* OS REGISTROS *
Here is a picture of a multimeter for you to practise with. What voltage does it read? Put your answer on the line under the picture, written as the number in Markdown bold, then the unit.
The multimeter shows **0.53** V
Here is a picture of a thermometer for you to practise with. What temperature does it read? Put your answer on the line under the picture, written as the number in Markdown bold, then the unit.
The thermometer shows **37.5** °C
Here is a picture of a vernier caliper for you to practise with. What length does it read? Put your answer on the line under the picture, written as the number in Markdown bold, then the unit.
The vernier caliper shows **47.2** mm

--

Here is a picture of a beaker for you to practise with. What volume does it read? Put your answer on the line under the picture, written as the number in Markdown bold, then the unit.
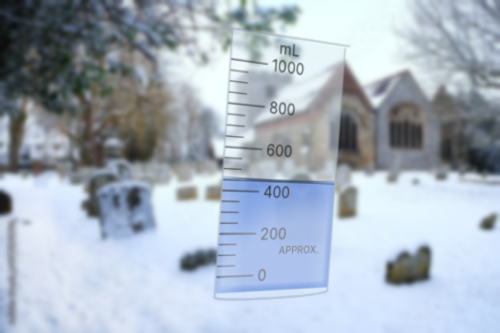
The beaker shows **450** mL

* TAREFA ESCRITA *
Transcreva em uma tabela Markdown, com as colunas "Nº" e "Linha", somente as linhas que começam na que contém "Here is a picture of a beaker" e terminam na que contém "The beaker shows **450** mL", incluídas as duas e omitidas as linhas em branco. Deixe as imagens fora da resposta.

* PROBLEMA RESOLVIDO *
| Nº | Linha |
|---|---|
| 1 | Here is a picture of a beaker for you to practise with. What volume does it read? Put your answer on the line under the picture, written as the number in Markdown bold, then the unit. |
| 2 | The beaker shows **450** mL |